Need I say more than the title? I mean, really?
But here it is, from Lucienne, from her series, the character Eros, in all his glory —
Ah, what do we say about Eros? Hmm…Eros is the son of Aphrodite and Ares. As such, he’s a bit of a trouble-maker himself. You’d know him best as Cupid, his Roman counterpart, but try suggesting he should be cherubic, flying about on tiny little wings in a fluffy white diaper and see where that gets you!
He doesn’t just carry the gold kind, you know, the ones that are said to inspire love but which really spark desire or even obsession. He also carries lead for revulsion, which he put to good use when Apollo, being a bit full of himself over his own archery skills, mocked Eos’s own efforts with the bow and arrow. In an ‘I’ll show him’ moment, Eos shot Apollo full of love for the nymph Daphne, who was devoted to Artemis and thus chastity. Just to be sure the sun god’s persuasive powers didn’t win out, Eros shot the nymph full of lead (see, we Greeks did it first!). What followed was a not so merry chase at the end of which, Daphne, exhausted, begged her father, the river god Peneus, to turn her into a tree so that she could forever escape the attentions of men. Apollo, as you might imagine, has never forgiven him.
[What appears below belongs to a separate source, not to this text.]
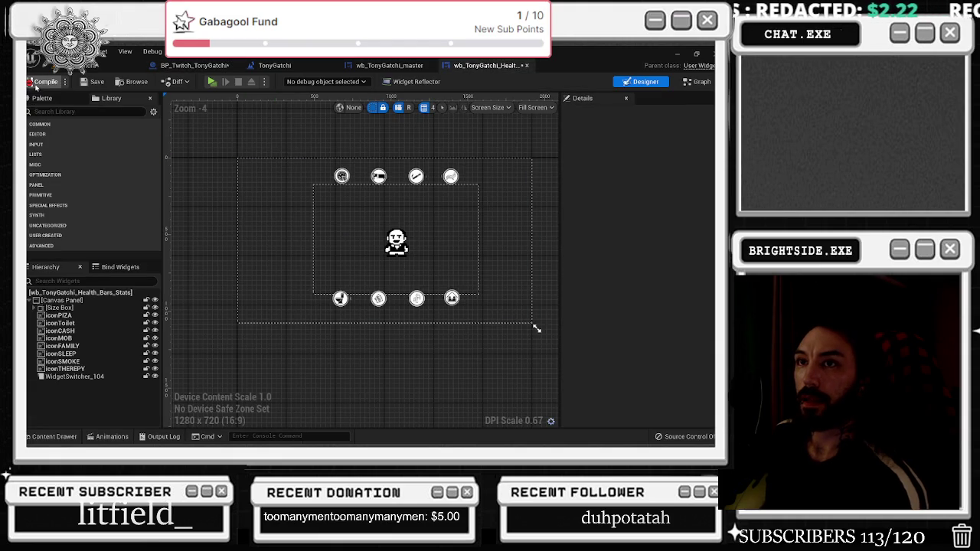
{"action": "left_click", "coordinate": [39, 82]}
But for a god of love, Eos himself has had more than his fair share of heartbreak. Consider the famous story of Eros/Cupid and Psyche. Aphrodite, his mother, comes across a bit like the wicked stepmother in Snow White here. (In fact, she might have been the inspiration.) In short, Aphrodite had heard about this girl, who was said to be the fairest of them all. Men were neglecting Aphrodite’s temples to worship at this girl’s feet. The very nerve! So she sent her son (who can be seen as the huntsman in Snow White) to find this girl and if not kill then at least neutralize her by causing her to fall in love with the ugliest creature imaginable. But young Eros is too smitten with Psyche himself. Instead he rigs an Oracle to tell her family that Psyche is to marry no mortal man, but to be taken to the top of very high mountain where she will meet her groom. The groom is, of course, Eros, though he hides himself from her to avoid giving away his identity. He does, however, give her everything else she might want, including, I hear, a wedding night she’ll never forget! But her jealous sisters convince her that her husband must be some horrible monster to stay to the shadows. Thus, Psyche, psyched-out by her sisters, ambushes him with a candle and a knife, burning his shoulder when she leans in too closely. Eros, hurt by her betrayal, disappears, leaving Psyche to wander the earth, piteously searching for her husband.
Eventually, Aphrodite put her through some pretty tough tests before Eros, convinced now of her love, intervened on her behalf and brought her to Olympus where they, literally, lived happily ever after.